Sunday, November 4, 2012

Traveling in Germany

Alex, Tibi, and I went to Freiberg, Germany the week before last (Oct 21-28) with the Oradea district temple trip. This was my fourth trip to Germany in my life (2002 Stuttgart with Grandma, 2005 Frankfurt/Stuttgart for Andrea Jung's wedding, 2005 Freiberg for Sari Kriszti's wedding).

This time around, my German was even more pathetically nonexistent than before! I did have some opportunities to have short conversations in German, and by the end of the week I had warmed up enough to have a 20-min conversation with a man staying in the room across the hall.
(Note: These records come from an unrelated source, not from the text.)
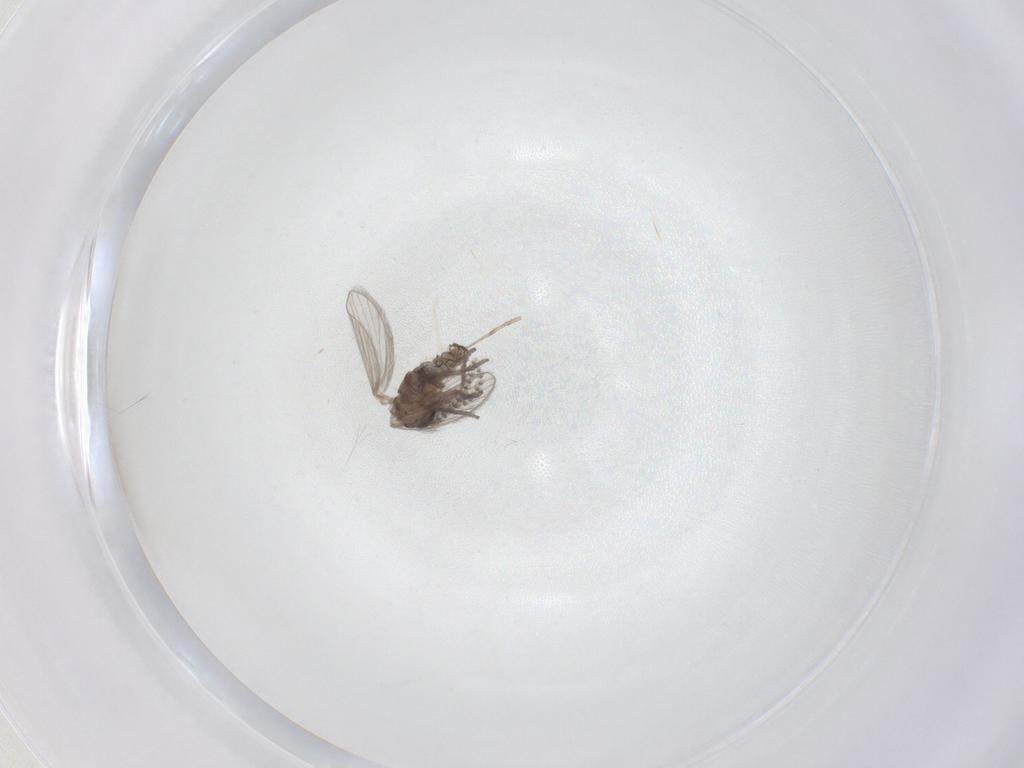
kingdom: Animalia
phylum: Arthropoda
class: Insecta
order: Diptera
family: Psychodidae
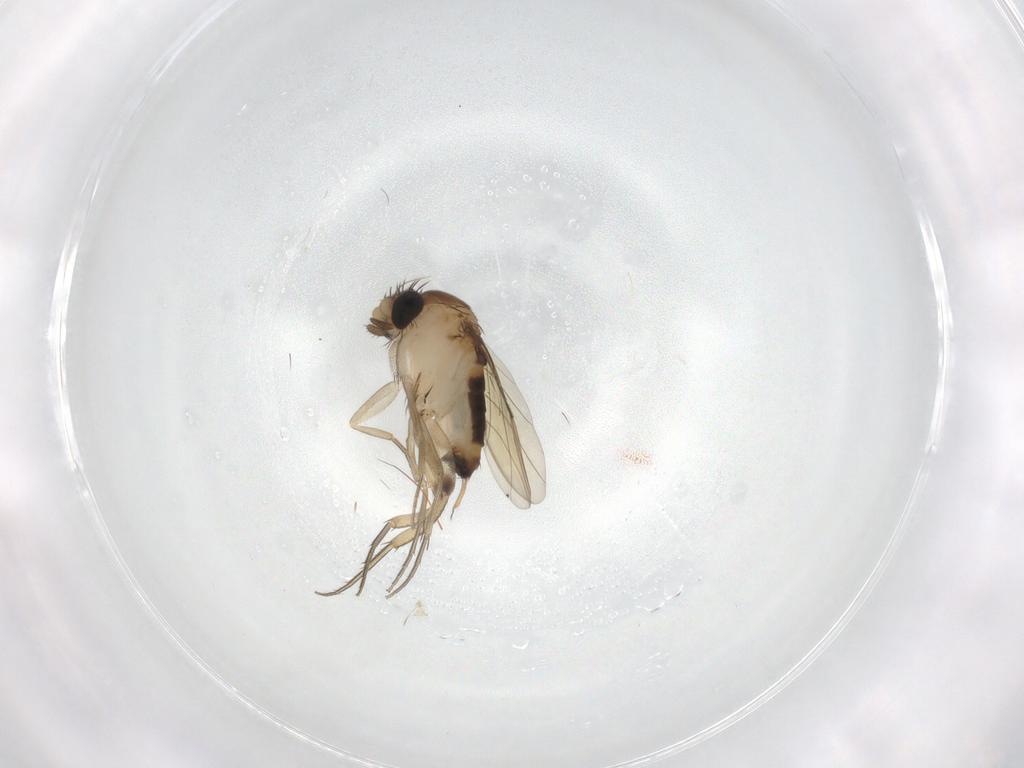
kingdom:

I forget where he was from, but we discussed the weather (freak snow storm), his family (children in Switzerland) and where the other temples are in Europe. (I had forgotten there were several in western Europe, like in the Netherlands and Denmark, etc.) He also told me how much he enjoyed seeing foreigners (non-Germans) at the temple.

A couple other observations about Germany: the Schengel treaty means I didn't get any new stamps in my passport. :-( Once I cross into Hungary or Germany, I can essentially go wherever I want without having my passport checked at all.
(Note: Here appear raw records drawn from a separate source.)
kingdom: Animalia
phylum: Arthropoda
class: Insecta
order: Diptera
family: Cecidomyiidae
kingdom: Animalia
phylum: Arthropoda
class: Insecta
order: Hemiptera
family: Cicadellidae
One thing that really, really bothered me was that NOBODY CHECKED MY IDENTIFICATION AT THE AIRPORT. Not a single person! We left the secure area in the Dusseldorf airport on the way there, then had to go back through security and get chewed out for not speaking German by the woman who searched us. In retrospect, I should have pointed out that if they had asked for our ID like real security guards, they would have realized we weren't German.

The point is, anyone could have taken my boarding pass and gotten on the plane. After I passed security, if a man had stolen my boarding pass, he could have taken my place without a hitch, since the airport staff just has everyone scan their own pass as they get on board--no one even looks at the data as it's passing through. It was very disturbing to me. It was true in Dusseldorf, Dresden, and Munchen--all three German airports we passed through.

One last note: even though I was in Germany, and even though I didn't ever get around to opening my Romanian language book, I seem to have broken through to a new level in Romanian. Having to communicate so much in Romanian with our fellow travelers helped me make a breakthrough, and it's suddenly easy to express myself. I'm really pleased! Now if only I could figure out the rest of the possessive pronouns...

1 comment:

  1. One other observation: NO FREE INTERNET in Germany. Not even at McDonald's.